Полная Мари выплыла из подсобки, вгляделась, узнала Павла.

- Надо же, Шорохов!

Здесь, даже в этом, на выставке, магазинчике, Павел Шорохов был среди своих, не чужаком, здесь было его бюро пропусков.

Полная Мари, она когда-то работала у Павла в гастрономе, сочувствуя, разглядывала его, потом ободрила:

- А вы молодцом еще, Павел Сергеевич! Дайте адресок, где обосновались. Я бы к вам перебежала. Возьмете?

- Пока еще нигде не обосновался, - сказал Павел. - Здравствуйте, Мария Ивановна. Работайте, работайте.

Он так всегда говорил, проходя по отделам, проносясь, улыбчиво: "Работайте! Работайте!" Жизнь тогда, казалось, подарила ему крылья.

- Мы пошли, Мари?! - взмолился Белкин.

- Идите, идите... - У нее стало печальным лицо, вспоминающим.

- Куда толкнемся? Ты при деньгах? - спросил Белкин, когда они вышли из магазина. Халат он так и не снял, халат ему тут был пропуском, объявлял его тут своим.

- При деньгах, - сказал Павел.

- А мы ждали тебя еще через три годика.

- Мы?

- Думаешь, тебя забыли? Процессик был из приметных. И ты ведь у нас из приметных. На меня тут глядя не удивился? Как нашел? Искал? Случайно?

- Искал. Между прочим, какая-то дама, откликнувшаяся по твоему служебному телефону, просила передать, что она тебя презирает.

- А, Надежда?! Рассчитывала замуж за меня выскочить. Это когда я был в форме. Потом отвернулась. Узнала, видите ли, что я вел не совсем честный образ жизни. Прозрела! О, эти Надежды, они прозревают, они покидают нас только после нашего крушения!

- Похоже, крушение было из серьезных?

- Как взглянуть! - Стертые глаза Белкина вдруг обрели колючесть. - Не присел все-таки. Строгач - это еще не конец. Еще повоюем, еще возвернемся. Ты-то как у нас? Шрамы эти где заслужил? Там что же, и поныне ножами балуются?

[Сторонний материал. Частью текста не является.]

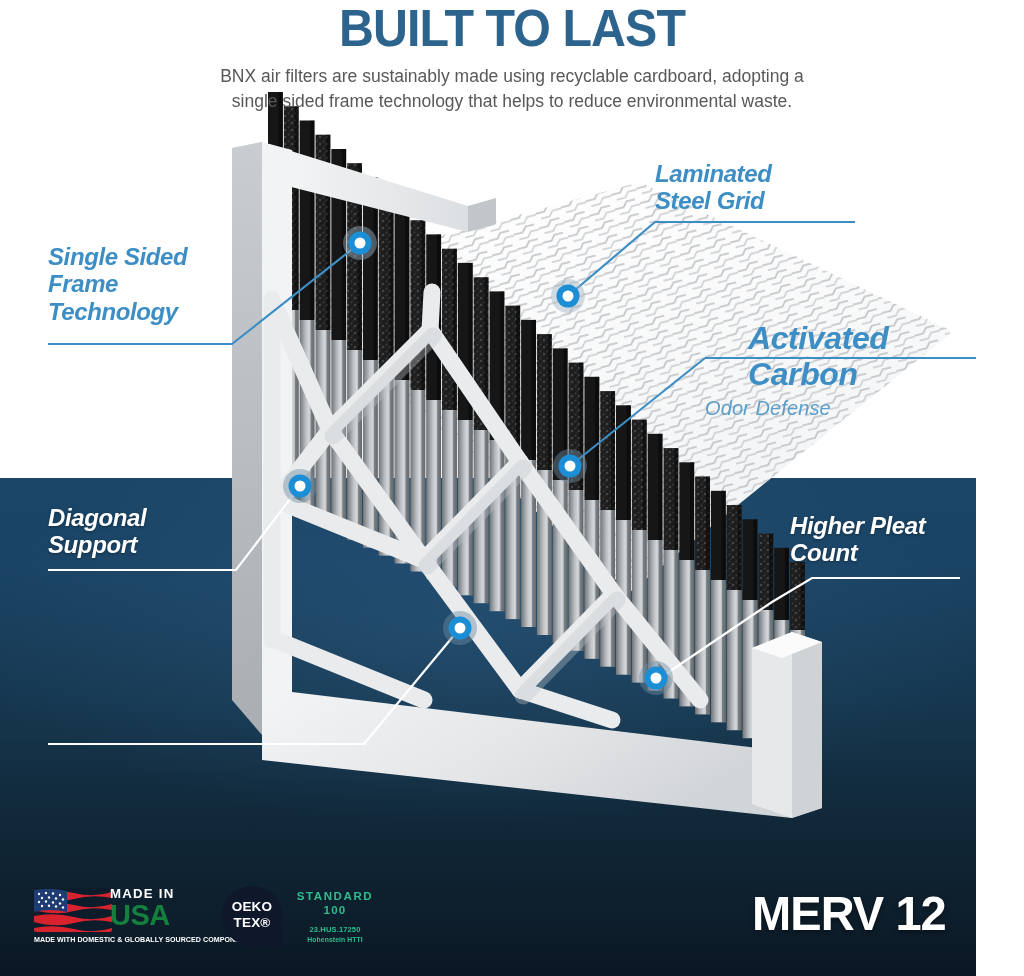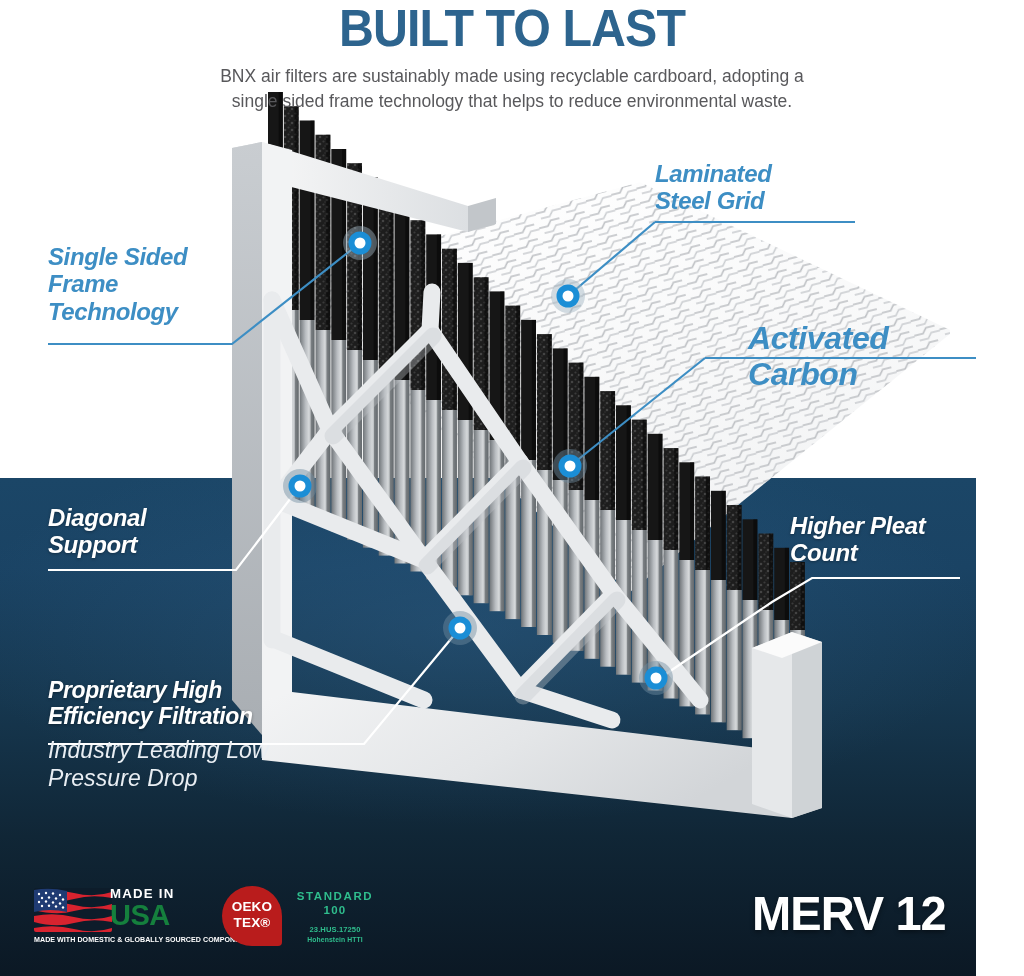--- a/index.html
+++ b/index.html
@@ -429,6 +429,7 @@
 
   <div class="lbl blue" id="lbl-carbon">
     <div class="hd"><span>Activated Carbon</span></div>
+    <div class="sub">Odor Defense</div>
   </div>
 
   <div class="lbl white" id="lbl-diagonal">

- Не пугайся, это не там. Там бы тебя просто каждое утро заставляли нужник мыть. Отнимали бы посылки. В бане бы спину всем намыливал. Ты там был бы "шестеркой".

- Злой ты. Злые глаза. А я тебе обрадовался, как брату.

- Ну, ну. Пошли, что ли, действительно выпьем. Шашлычная тут еще работает? Домик такой с завитушками, с колоннами - цел он?

- Услада юности твоей? Цел, цел. Пошли, проведу. Но только, если у тебя ко мне вопросы, а ты с вопросами явился, спрашивай здесь, в тиши дерев.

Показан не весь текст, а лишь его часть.